The question then becomes, what lesson should the free world take from all this and what policy response is appropriate.  First, we need to recognize China's censorship at home and spin control abroad as the strategic threat that it is.  Fighting back against it should be a strategic imperative, rather than the current ad hoc after-thought approach.  Together with other free societies, the U.S. needs to be pushing back on Chinese censorship with more information resources.  This means increased funding for surrogate radio such as Radio Free Asia, and efforts to improve access for services such as the Voice of America and the BBC.  We also need to invest in internet freedom initiatives that can challenge China's control of online space and discourse.  We need to both increase access to the "free" web for Chinese and expand the number and presence of alternate points of view in the Chinese vernacular.  These are all essential and, currently, all are very poorly funded.  

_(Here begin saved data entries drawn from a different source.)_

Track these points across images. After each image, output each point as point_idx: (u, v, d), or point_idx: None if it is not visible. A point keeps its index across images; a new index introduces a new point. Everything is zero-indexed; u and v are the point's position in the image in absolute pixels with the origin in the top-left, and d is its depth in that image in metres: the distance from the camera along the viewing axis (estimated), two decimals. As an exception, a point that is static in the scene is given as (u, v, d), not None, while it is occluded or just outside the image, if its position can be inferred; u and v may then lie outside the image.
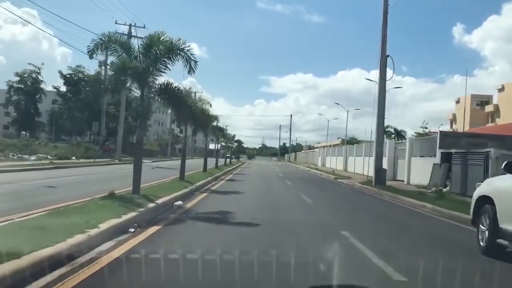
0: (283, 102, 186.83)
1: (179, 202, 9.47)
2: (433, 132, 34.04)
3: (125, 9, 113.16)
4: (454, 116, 54.23)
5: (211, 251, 4.67)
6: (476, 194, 6.52)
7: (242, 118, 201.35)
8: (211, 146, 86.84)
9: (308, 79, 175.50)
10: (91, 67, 57.26)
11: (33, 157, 25.39)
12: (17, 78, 49.96)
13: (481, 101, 51.70)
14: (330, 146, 58.73)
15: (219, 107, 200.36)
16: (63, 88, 50.83)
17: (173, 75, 66.62)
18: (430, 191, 15.94)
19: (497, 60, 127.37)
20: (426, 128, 41.23)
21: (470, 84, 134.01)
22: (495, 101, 49.54)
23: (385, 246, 6.20)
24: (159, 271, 3.96)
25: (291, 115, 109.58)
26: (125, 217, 6.54)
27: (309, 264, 4.28)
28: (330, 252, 4.81)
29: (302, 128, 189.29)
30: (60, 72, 49.86)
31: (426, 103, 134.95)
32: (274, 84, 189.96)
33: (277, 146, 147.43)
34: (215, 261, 4.23)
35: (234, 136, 50.19)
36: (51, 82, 78.27)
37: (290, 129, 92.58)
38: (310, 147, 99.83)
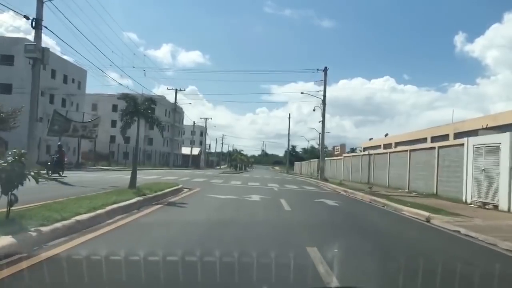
0: (284, 110, 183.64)
1: None
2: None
3: (130, 19, 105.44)
4: None
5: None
6: None
7: (244, 127, 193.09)
8: (187, 150, 66.55)
9: (309, 87, 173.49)
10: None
11: None
12: None
13: None
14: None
15: (221, 116, 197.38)
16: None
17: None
18: None
19: (500, 68, 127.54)
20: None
21: (473, 93, 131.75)
22: None
23: None
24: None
25: (325, 73, 37.94)
26: None
27: None
28: None
29: (306, 136, 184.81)
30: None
31: (429, 111, 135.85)
32: (275, 92, 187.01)
33: (280, 153, 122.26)
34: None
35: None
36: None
37: (324, 111, 38.08)
38: (342, 148, 51.29)
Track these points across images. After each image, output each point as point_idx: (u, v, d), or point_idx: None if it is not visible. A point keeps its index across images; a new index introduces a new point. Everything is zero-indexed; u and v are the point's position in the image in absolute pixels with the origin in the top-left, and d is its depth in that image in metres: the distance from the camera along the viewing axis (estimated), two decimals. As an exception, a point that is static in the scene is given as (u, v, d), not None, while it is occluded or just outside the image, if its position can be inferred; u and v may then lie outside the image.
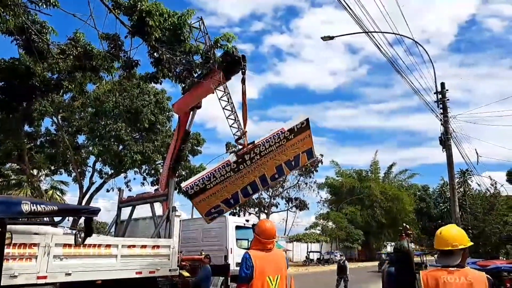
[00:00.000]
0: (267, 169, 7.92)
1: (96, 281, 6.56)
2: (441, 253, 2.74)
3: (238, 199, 8.09)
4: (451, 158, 9.69)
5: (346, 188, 45.39)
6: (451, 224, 3.16)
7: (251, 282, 3.52)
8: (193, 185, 7.21)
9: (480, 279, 2.56)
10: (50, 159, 20.58)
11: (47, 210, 2.01)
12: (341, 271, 15.98)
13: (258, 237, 3.80)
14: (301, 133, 7.75)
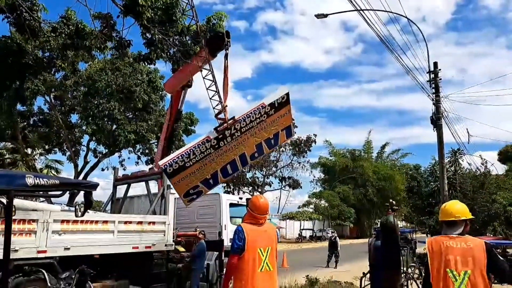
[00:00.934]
0: (247, 147, 7.72)
1: (94, 256, 6.77)
2: (446, 224, 3.06)
3: (217, 179, 7.86)
4: (442, 137, 9.90)
5: (339, 168, 46.02)
6: (454, 200, 3.47)
7: (243, 253, 3.73)
8: (172, 163, 6.81)
9: (479, 244, 2.88)
10: (44, 138, 20.56)
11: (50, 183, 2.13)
12: (332, 247, 16.56)
13: (251, 211, 4.00)
14: (281, 108, 7.56)
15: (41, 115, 20.16)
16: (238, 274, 3.75)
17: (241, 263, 3.74)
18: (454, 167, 37.55)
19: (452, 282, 2.79)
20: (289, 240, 42.96)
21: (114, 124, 18.73)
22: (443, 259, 2.85)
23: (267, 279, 3.84)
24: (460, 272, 2.79)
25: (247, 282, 3.71)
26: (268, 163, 34.21)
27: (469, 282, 2.77)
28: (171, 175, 6.93)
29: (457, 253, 2.84)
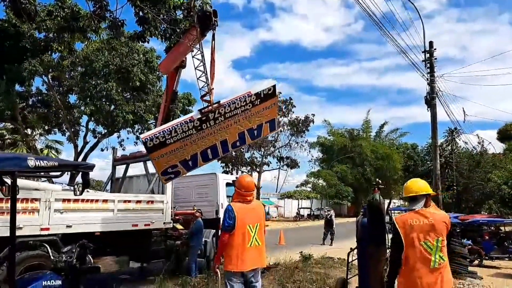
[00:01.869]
0: (229, 134, 7.72)
1: (95, 233, 7.04)
2: (409, 200, 3.41)
3: (196, 162, 7.84)
4: (435, 117, 10.01)
5: (338, 147, 46.28)
6: (416, 178, 3.69)
7: (233, 231, 3.95)
8: (153, 137, 6.76)
9: (440, 219, 3.20)
10: (43, 119, 20.63)
11: (49, 165, 2.29)
12: (327, 225, 16.95)
13: (238, 190, 4.21)
14: (267, 99, 7.55)
15: (40, 95, 20.13)
16: (229, 250, 3.97)
17: (231, 240, 3.96)
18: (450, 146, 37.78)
19: (429, 252, 3.12)
20: (287, 219, 43.73)
21: (112, 104, 18.72)
22: (413, 235, 3.15)
23: (257, 254, 4.08)
24: (433, 242, 3.12)
25: (237, 257, 3.94)
26: (266, 143, 34.36)
27: (441, 249, 3.13)
28: (151, 150, 6.88)
29: (420, 229, 3.17)
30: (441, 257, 3.13)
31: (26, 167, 2.07)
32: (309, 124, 35.48)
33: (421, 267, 3.10)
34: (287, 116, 34.96)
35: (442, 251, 3.15)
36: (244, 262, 3.96)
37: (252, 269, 4.05)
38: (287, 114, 34.87)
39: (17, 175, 2.03)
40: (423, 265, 3.10)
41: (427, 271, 3.08)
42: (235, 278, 3.97)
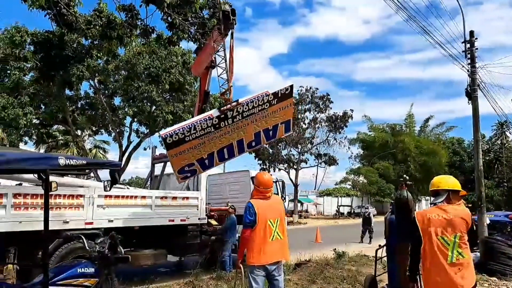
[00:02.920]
0: (246, 133, 7.73)
1: (134, 227, 7.49)
2: (432, 194, 3.46)
3: (213, 161, 7.86)
4: (477, 110, 9.46)
5: (379, 143, 44.79)
6: (444, 175, 3.68)
7: (255, 226, 4.09)
8: (173, 133, 6.82)
9: (459, 216, 3.16)
10: (91, 121, 22.06)
11: (78, 163, 2.54)
12: (365, 223, 16.60)
13: (257, 187, 4.35)
14: (284, 99, 7.58)
15: (87, 98, 21.53)
16: (252, 244, 4.10)
17: (254, 235, 4.09)
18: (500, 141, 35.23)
19: (446, 247, 3.11)
20: (326, 217, 43.20)
21: (153, 105, 19.61)
22: (430, 229, 3.17)
23: (279, 247, 4.20)
24: (451, 237, 3.12)
25: (260, 251, 4.06)
26: (303, 140, 34.08)
27: (460, 245, 3.10)
28: (170, 146, 6.92)
29: (439, 224, 3.16)
30: (460, 253, 3.08)
31: (57, 165, 2.33)
32: (348, 120, 34.65)
33: (439, 262, 3.10)
34: (324, 112, 34.41)
35: (461, 247, 3.10)
36: (266, 255, 4.08)
37: (275, 262, 4.16)
38: (325, 110, 34.31)
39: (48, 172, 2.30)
40: (440, 259, 3.10)
41: (444, 265, 3.07)
42: (258, 271, 4.08)
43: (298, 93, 34.12)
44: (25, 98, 16.60)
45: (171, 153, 7.11)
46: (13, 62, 16.51)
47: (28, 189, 6.17)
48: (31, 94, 17.06)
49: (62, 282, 2.80)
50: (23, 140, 20.89)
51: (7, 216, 5.64)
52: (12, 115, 15.55)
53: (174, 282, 7.09)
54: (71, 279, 2.87)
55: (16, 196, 5.80)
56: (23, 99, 16.48)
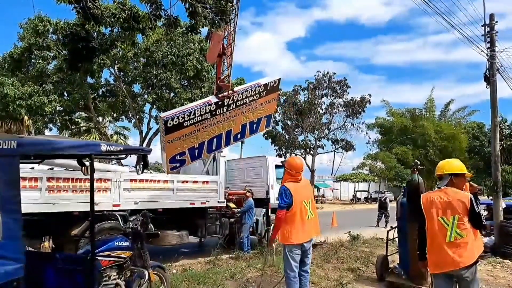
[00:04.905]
0: (235, 124, 7.85)
1: (158, 209, 7.91)
2: (438, 178, 3.60)
3: (202, 151, 7.99)
4: (495, 94, 9.34)
5: (397, 128, 44.14)
6: (453, 158, 3.83)
7: (290, 208, 4.39)
8: (174, 117, 6.91)
9: (458, 199, 3.34)
10: (111, 107, 22.69)
11: (117, 149, 2.84)
12: (381, 208, 16.73)
13: (289, 171, 4.65)
14: (271, 92, 7.71)
15: (108, 86, 22.09)
16: (291, 225, 4.38)
17: (291, 215, 4.39)
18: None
19: (445, 228, 3.31)
20: (343, 202, 43.34)
21: (172, 92, 19.98)
22: (432, 210, 3.38)
23: (314, 225, 4.56)
24: (449, 218, 3.31)
25: (299, 230, 4.37)
26: (320, 126, 33.99)
27: (458, 225, 3.27)
28: (170, 130, 7.01)
29: (439, 206, 3.36)
30: (458, 233, 3.26)
31: (100, 151, 2.63)
32: (365, 105, 34.21)
33: (438, 241, 3.31)
34: (341, 97, 34.11)
35: (459, 228, 3.27)
36: (305, 233, 4.42)
37: (310, 240, 4.53)
38: (342, 95, 34.00)
39: (93, 157, 2.61)
40: (441, 238, 3.30)
41: (444, 244, 3.28)
42: (296, 249, 4.41)
43: (315, 78, 33.88)
44: (49, 86, 17.23)
45: (168, 138, 7.22)
46: (37, 51, 17.10)
47: (60, 173, 6.62)
48: (55, 82, 17.69)
49: (102, 253, 3.17)
50: (48, 126, 21.75)
51: (42, 198, 6.10)
52: (38, 103, 16.19)
53: (196, 261, 7.49)
54: (109, 251, 3.24)
55: (50, 179, 6.24)
56: (48, 87, 17.11)
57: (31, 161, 3.62)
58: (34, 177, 6.02)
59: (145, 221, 3.69)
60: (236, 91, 7.38)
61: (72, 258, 3.11)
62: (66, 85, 17.88)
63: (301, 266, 4.53)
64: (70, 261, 2.97)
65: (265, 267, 5.67)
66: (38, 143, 2.47)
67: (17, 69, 17.99)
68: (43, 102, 16.10)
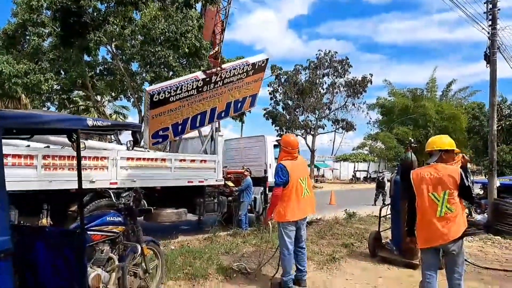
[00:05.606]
0: (220, 102, 7.77)
1: (156, 187, 7.97)
2: (428, 154, 3.62)
3: (185, 128, 7.90)
4: (495, 73, 9.22)
5: (399, 108, 43.90)
6: (443, 135, 3.90)
7: (287, 185, 4.43)
8: (160, 91, 6.81)
9: (448, 174, 3.37)
10: (110, 86, 22.51)
11: (104, 125, 2.81)
12: (379, 187, 16.88)
13: (286, 148, 4.65)
14: (258, 72, 7.63)
15: (105, 64, 21.86)
16: (287, 202, 4.43)
17: (287, 193, 4.43)
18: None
19: (436, 203, 3.35)
20: (342, 181, 43.64)
21: (170, 71, 19.76)
22: (423, 186, 3.40)
23: (309, 202, 4.62)
24: (440, 193, 3.34)
25: (294, 207, 4.43)
26: (320, 106, 33.85)
27: (449, 200, 3.32)
28: (155, 105, 6.91)
29: (429, 182, 3.39)
30: (448, 208, 3.32)
31: (86, 126, 2.62)
32: (367, 85, 34.11)
33: (429, 216, 3.35)
34: (343, 77, 33.82)
35: (450, 203, 3.32)
36: (300, 211, 4.48)
37: (304, 217, 4.62)
38: (343, 74, 33.69)
39: (79, 132, 2.60)
40: (431, 213, 3.35)
41: (434, 219, 3.32)
42: (291, 226, 4.47)
43: (317, 57, 33.50)
44: (45, 64, 17.01)
45: (153, 113, 7.09)
46: (32, 28, 16.80)
47: (56, 151, 6.62)
48: (51, 60, 17.46)
49: (95, 228, 3.21)
50: (45, 105, 21.66)
51: (38, 176, 6.11)
52: (34, 81, 16.02)
53: (194, 238, 7.60)
54: (102, 226, 3.27)
55: (45, 157, 6.23)
56: (43, 65, 16.89)
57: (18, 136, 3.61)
58: (30, 155, 6.02)
59: (137, 197, 3.72)
60: (225, 68, 7.27)
61: (62, 232, 3.14)
62: (62, 62, 17.68)
63: (297, 242, 4.61)
64: (60, 235, 3.01)
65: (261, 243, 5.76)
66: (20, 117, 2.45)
67: (11, 46, 17.72)
68: (39, 80, 15.95)
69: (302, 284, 4.62)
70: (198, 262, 5.22)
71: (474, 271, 5.54)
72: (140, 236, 3.72)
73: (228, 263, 5.30)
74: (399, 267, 5.51)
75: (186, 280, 4.63)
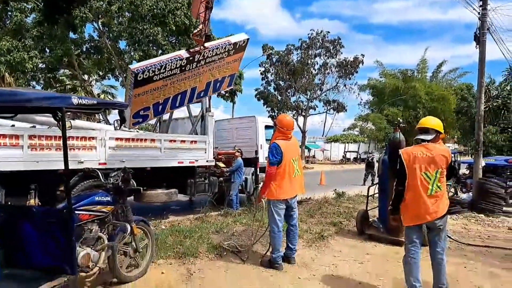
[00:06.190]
0: (200, 81, 7.69)
1: (146, 168, 7.92)
2: (419, 131, 3.64)
3: (165, 108, 7.81)
4: (484, 54, 9.25)
5: (389, 89, 43.99)
6: (429, 116, 4.05)
7: (280, 165, 4.49)
8: (144, 70, 6.64)
9: (440, 153, 3.46)
10: (97, 65, 21.99)
11: (90, 103, 2.75)
12: (369, 167, 17.11)
13: (281, 128, 4.69)
14: (238, 52, 7.58)
15: (92, 42, 21.26)
16: (279, 181, 4.50)
17: (280, 172, 4.50)
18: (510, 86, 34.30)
19: (427, 181, 3.44)
20: (333, 162, 44.10)
21: (159, 49, 19.34)
22: (415, 166, 3.47)
23: (299, 182, 4.69)
24: (432, 172, 3.43)
25: (285, 186, 4.51)
26: (312, 86, 33.71)
27: (439, 179, 3.43)
28: (139, 84, 6.75)
29: (422, 161, 3.46)
30: (438, 186, 3.44)
31: (71, 104, 2.55)
32: (358, 66, 33.98)
33: (420, 194, 3.44)
34: (334, 57, 33.59)
35: (440, 182, 3.44)
36: (291, 190, 4.57)
37: (294, 196, 4.68)
38: (335, 55, 33.45)
39: (64, 110, 2.53)
40: (422, 192, 3.44)
41: (425, 197, 3.42)
42: (281, 205, 4.56)
43: (309, 37, 33.13)
44: (29, 41, 16.47)
45: (136, 92, 6.94)
46: (13, 3, 16.18)
47: (42, 131, 6.49)
48: (35, 37, 16.89)
49: (83, 208, 3.20)
50: (30, 84, 21.13)
51: (24, 156, 6.01)
52: (18, 59, 15.54)
53: (185, 218, 7.64)
54: (90, 206, 3.26)
55: (32, 137, 6.12)
56: (27, 42, 16.36)
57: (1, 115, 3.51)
58: (15, 135, 5.89)
59: (126, 177, 3.69)
60: (208, 48, 7.13)
61: (49, 212, 3.12)
62: (47, 40, 17.15)
63: (289, 220, 4.72)
64: (47, 215, 2.98)
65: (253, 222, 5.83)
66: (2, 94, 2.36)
67: (-8, 23, 17.15)
68: (23, 58, 15.48)
69: (291, 261, 4.73)
70: (189, 241, 5.26)
71: (458, 247, 5.72)
72: (129, 215, 3.72)
73: (218, 242, 5.36)
74: (385, 245, 5.67)
75: (176, 258, 4.68)
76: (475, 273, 4.56)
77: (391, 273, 4.44)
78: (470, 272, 4.57)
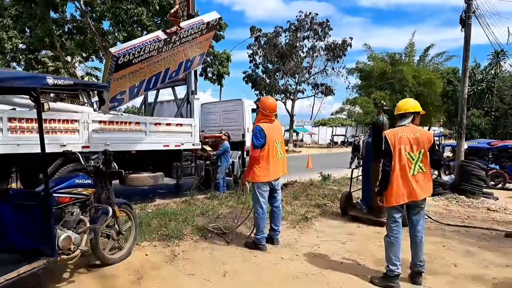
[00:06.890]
0: (173, 62, 7.62)
1: (131, 151, 7.84)
2: (399, 116, 3.71)
3: (140, 90, 7.74)
4: (469, 37, 9.32)
5: (377, 73, 44.12)
6: (408, 98, 3.94)
7: (264, 147, 4.53)
8: (125, 53, 6.48)
9: (425, 135, 3.58)
10: (80, 46, 21.36)
11: (66, 83, 2.66)
12: (355, 150, 17.32)
13: (263, 111, 4.68)
14: (210, 31, 7.53)
15: (74, 22, 20.57)
16: (263, 163, 4.55)
17: (264, 155, 4.54)
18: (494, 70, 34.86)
19: (411, 162, 3.53)
20: (320, 145, 44.47)
21: (144, 30, 18.86)
22: (400, 146, 3.54)
23: (282, 164, 4.76)
24: (416, 153, 3.53)
25: (268, 169, 4.56)
26: (300, 70, 33.53)
27: (422, 160, 3.52)
28: (120, 67, 6.59)
29: (407, 142, 3.54)
30: (421, 167, 3.53)
31: (46, 84, 2.46)
32: (347, 49, 33.77)
33: (403, 175, 3.53)
34: (323, 40, 33.33)
35: (422, 162, 3.53)
36: (274, 172, 4.62)
37: (278, 178, 4.73)
38: (323, 38, 33.18)
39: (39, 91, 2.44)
40: (404, 172, 3.52)
41: (407, 177, 3.52)
42: (265, 187, 4.62)
43: (297, 19, 32.71)
44: (7, 21, 15.84)
45: (116, 76, 6.75)
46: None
47: (23, 113, 6.33)
48: (14, 16, 16.25)
49: (63, 190, 3.15)
50: (11, 65, 20.44)
51: (4, 139, 5.87)
52: (-4, 39, 15.02)
53: (172, 201, 7.65)
54: (70, 188, 3.22)
55: (11, 120, 5.97)
56: (6, 22, 15.73)
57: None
58: (-7, 117, 5.75)
59: (107, 159, 3.65)
60: (183, 28, 6.98)
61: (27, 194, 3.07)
62: (26, 19, 16.53)
63: (273, 202, 4.79)
64: (26, 197, 2.94)
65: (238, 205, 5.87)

Western media and technology companies also need to recognize their responsibility as beneficiaries of the free press and free market at home in their conduct in China.  Fear of losing market share should not be allowed as an excuse for behavior that limits the freedoms of the Chinese people.  It is inexcusable that Microsoft, Google, Cisco and other technology companies are complicit in China's domestic censorship regime.  The U.S. Department of Justice and its European counterpart should be investigating Microsoft over the issue of whether its new Bing! search engine filters out results for Chinese language searches outside China, as has been reported.  The recent firestorm over the "Green Dam" filtering software, and the regime's about-face on that issue shows that it can be pressured effectively on censorship issues.  The key lesson from that episode is that unity and public outrage are effective tools in calling the Chinese government's bluff.  

The U.S. and other countries should also look at the possibility of challenging China's censorship of western media outlets through the WTO on the grounds of unequal treatment.  China's state-run CCTV television channel and other Chinese state-owned media outlets are given free and open access to western media markets while western media are blocked, censored and harassed in China.  The increasing privatization of Chinese media has created new opportunities to use market-based and legal tools to go after both the censorship regime and the disparate access.  

The Department of Defense should also be engaged, given the potential for China to apply the lessons learned from its cyber-war against its own citizens to cyber-warfare against the US and other countries whose war-fighting capabilities are heavily dependent on preserving an effective information-management system.  And, as John Dillinger said, people rob banks because that is where the money is.  DOD has the money and the rationale for working with other parts of the US government on this.  
  
I'm kind of on a roll here; I think I am going to take this and work it into a piece for MSM publication.  We'll see how that goes today!